» Data excerpts
:::

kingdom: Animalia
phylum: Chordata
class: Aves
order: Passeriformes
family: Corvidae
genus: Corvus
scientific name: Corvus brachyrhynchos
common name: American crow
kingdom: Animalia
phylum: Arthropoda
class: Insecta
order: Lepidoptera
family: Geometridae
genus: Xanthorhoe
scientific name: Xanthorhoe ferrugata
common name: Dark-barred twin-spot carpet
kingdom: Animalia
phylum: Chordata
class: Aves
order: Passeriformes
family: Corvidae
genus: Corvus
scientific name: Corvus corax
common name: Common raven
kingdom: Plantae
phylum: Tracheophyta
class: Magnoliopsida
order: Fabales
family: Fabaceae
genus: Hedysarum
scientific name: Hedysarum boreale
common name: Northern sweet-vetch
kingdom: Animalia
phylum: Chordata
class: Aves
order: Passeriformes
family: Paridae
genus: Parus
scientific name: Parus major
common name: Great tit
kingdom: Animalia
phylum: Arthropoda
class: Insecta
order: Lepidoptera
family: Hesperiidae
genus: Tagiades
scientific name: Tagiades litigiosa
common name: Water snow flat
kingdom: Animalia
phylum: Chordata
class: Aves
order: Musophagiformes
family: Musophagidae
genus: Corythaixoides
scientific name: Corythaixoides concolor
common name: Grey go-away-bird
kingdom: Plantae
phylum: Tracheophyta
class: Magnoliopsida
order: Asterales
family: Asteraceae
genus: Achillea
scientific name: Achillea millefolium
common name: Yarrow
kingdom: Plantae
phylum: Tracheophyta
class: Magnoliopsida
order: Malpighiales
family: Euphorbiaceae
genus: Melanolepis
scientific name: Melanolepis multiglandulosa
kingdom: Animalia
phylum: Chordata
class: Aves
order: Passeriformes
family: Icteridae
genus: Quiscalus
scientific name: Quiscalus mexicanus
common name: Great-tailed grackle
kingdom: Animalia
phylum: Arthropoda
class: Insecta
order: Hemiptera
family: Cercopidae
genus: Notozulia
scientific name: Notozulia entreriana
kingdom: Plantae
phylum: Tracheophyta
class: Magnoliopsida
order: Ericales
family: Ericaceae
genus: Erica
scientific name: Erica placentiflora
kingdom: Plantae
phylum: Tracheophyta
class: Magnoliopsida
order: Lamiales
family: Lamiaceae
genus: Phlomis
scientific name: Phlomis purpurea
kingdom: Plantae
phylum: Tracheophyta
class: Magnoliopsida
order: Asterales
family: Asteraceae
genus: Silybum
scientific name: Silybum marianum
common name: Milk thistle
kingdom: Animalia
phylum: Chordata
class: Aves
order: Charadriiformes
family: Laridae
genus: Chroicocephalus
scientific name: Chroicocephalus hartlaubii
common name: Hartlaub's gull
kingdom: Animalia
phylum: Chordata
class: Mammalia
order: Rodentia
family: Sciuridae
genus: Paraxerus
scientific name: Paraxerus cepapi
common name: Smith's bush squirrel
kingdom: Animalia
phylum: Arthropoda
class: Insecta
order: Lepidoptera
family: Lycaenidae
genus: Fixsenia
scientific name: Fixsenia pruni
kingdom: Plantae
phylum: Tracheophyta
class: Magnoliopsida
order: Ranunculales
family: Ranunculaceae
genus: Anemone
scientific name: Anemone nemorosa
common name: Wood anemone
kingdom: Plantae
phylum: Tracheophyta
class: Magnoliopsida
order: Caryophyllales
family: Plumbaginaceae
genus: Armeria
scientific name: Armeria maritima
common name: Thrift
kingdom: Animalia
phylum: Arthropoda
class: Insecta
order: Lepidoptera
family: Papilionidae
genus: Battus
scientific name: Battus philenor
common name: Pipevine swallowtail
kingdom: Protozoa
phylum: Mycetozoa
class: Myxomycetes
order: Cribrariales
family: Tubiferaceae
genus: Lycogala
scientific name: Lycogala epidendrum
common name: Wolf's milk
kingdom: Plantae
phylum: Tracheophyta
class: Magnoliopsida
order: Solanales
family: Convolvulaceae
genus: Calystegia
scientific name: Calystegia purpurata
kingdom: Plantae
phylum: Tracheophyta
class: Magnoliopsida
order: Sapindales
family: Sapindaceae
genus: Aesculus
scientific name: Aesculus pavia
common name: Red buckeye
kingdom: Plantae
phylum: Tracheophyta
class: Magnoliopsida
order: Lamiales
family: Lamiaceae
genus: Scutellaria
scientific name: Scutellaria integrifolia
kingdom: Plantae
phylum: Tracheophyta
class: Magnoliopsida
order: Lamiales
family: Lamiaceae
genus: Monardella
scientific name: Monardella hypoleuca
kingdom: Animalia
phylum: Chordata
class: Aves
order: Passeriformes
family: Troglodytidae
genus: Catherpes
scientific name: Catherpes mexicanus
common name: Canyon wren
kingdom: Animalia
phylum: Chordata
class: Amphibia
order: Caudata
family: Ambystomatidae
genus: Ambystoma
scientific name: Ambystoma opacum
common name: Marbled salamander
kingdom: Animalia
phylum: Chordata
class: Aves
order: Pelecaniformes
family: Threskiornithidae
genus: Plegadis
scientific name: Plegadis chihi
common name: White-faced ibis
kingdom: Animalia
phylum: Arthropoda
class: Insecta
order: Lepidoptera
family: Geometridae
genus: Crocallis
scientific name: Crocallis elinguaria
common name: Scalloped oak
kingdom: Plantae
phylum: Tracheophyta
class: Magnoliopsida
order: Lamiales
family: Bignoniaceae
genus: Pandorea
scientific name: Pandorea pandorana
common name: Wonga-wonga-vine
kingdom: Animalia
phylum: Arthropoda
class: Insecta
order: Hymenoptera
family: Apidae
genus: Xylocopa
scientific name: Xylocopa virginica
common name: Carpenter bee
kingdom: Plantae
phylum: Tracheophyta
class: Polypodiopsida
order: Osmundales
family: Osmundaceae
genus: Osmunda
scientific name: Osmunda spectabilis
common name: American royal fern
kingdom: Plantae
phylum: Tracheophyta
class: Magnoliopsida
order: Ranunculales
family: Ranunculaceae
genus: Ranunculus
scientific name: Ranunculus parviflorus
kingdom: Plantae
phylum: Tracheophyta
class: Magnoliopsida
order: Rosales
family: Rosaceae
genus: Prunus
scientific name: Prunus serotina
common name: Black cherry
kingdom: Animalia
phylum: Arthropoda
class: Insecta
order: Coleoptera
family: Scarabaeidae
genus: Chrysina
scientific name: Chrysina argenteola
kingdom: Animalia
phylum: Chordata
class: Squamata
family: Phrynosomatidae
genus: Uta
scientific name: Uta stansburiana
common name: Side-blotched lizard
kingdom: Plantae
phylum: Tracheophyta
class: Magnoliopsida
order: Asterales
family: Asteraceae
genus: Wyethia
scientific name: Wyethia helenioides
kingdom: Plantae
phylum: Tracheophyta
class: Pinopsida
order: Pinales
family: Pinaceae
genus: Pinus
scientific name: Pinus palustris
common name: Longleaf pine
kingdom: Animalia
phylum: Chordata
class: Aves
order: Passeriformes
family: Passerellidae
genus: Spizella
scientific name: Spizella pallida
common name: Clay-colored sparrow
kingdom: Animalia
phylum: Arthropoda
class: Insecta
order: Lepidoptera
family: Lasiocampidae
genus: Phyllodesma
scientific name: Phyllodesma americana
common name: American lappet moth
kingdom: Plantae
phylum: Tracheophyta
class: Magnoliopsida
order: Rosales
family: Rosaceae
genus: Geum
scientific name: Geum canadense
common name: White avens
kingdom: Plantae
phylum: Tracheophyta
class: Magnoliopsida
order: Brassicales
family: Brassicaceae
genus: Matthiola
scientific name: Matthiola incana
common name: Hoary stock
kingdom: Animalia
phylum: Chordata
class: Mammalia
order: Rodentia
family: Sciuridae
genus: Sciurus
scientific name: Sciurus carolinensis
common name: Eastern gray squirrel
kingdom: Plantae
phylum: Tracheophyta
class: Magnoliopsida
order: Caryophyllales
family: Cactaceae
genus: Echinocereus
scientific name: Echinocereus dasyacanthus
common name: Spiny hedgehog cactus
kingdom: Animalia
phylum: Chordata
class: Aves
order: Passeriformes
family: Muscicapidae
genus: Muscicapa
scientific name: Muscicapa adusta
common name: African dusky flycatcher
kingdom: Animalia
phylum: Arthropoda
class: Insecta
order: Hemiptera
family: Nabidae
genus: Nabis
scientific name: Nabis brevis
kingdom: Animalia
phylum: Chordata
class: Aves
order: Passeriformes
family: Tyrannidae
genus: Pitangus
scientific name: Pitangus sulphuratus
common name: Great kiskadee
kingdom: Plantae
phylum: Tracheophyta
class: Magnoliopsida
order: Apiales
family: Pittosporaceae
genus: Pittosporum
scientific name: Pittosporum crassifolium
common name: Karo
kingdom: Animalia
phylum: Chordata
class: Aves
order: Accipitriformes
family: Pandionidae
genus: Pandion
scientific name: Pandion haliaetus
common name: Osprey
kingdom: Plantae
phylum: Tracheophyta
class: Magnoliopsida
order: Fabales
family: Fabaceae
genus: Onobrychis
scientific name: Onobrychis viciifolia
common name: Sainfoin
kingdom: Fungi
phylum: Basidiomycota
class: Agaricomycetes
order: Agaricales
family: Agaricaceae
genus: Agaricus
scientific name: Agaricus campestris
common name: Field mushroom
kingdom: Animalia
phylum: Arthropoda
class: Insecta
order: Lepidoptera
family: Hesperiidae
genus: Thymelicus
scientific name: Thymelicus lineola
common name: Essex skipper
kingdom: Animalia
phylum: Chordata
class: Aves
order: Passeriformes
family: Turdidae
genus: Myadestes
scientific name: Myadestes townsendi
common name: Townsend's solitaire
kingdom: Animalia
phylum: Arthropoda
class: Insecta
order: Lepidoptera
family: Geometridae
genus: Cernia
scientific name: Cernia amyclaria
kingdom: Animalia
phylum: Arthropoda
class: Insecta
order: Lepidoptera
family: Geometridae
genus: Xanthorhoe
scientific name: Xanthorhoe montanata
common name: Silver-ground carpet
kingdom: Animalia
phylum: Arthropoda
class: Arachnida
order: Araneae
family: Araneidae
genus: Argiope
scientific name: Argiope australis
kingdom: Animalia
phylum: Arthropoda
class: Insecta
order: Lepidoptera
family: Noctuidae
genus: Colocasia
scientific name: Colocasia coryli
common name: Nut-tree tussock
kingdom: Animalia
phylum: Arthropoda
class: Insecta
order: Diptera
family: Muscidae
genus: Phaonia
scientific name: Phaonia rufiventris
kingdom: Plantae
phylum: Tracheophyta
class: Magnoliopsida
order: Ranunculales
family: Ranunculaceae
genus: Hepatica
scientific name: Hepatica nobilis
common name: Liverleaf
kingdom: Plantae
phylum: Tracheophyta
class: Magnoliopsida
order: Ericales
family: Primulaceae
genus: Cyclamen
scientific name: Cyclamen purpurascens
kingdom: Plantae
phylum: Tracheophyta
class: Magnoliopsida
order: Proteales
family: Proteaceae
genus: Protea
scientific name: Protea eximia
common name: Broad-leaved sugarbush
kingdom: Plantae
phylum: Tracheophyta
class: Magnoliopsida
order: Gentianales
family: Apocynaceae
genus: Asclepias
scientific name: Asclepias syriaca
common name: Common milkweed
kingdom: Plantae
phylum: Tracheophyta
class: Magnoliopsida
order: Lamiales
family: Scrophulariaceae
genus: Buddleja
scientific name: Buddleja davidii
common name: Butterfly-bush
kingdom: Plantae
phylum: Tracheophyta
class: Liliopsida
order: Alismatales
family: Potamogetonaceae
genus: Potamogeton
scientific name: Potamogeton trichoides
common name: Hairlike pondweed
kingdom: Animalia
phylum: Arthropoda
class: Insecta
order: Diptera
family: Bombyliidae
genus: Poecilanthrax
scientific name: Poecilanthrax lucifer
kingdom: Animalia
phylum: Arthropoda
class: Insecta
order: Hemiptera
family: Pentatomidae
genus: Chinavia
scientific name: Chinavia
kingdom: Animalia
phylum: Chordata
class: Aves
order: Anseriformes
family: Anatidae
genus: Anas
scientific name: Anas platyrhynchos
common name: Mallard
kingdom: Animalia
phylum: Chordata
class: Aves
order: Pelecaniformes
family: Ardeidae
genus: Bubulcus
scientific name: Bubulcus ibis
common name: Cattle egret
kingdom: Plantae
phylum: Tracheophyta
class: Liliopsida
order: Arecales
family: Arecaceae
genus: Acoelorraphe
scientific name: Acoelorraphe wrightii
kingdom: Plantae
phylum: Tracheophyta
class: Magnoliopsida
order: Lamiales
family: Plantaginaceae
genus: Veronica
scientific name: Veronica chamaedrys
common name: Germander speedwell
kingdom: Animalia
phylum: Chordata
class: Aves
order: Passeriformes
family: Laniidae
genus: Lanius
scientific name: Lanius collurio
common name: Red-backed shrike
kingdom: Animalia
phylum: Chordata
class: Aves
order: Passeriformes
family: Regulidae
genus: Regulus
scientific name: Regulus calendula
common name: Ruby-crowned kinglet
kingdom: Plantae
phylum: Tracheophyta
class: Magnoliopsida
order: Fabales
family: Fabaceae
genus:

:::

» Required work
Arrange the lines from the start of the entries through the line containing "scientific name: Hedysarum boreale" as a Markdown table with two columns: Row, holding a running number, and Line, holding the line itself. Omit blank lines.

» Exercise response
| Row | Line |
|---|---|
| 1 | kingdom: Animalia |
| 2 | phylum: Chordata |
| 3 | class: Aves |
| 4 | order: Passeriformes |
| 5 | family: Corvidae |
| 6 | genus: Corvus |
| 7 | scientific name: Corvus brachyrhynchos |
| 8 | common name: American crow |
| 9 | kingdom: Animalia |
| 10 | phylum: Arthropoda |
| 11 | class: Insecta |
| 12 | order: Lepidoptera |
| 13 | family: Geometridae |
| 14 | genus: Xanthorhoe |
| 15 | scientific name: Xanthorhoe ferrugata |
| 16 | common name: Dark-barred twin-spot carpet |
| 17 | kingdom: Animalia |
| 18 | phylum: Chordata |
| 19 | class: Aves |
| 20 | order: Passeriformes |
| 21 | family: Corvidae |
| 22 | genus: Corvus |
| 23 | scientific name: Corvus corax |
| 24 | common name: Common raven |
| 25 | kingdom: Plantae |
| 26 | phylum: Tracheophyta |
| 27 | class: Magnoliopsida |
| 28 | order: Fabales |
| 29 | family: Fabaceae |
| 30 | genus: Hedysarum |
| 31 | scientific name: Hedysarum boreale |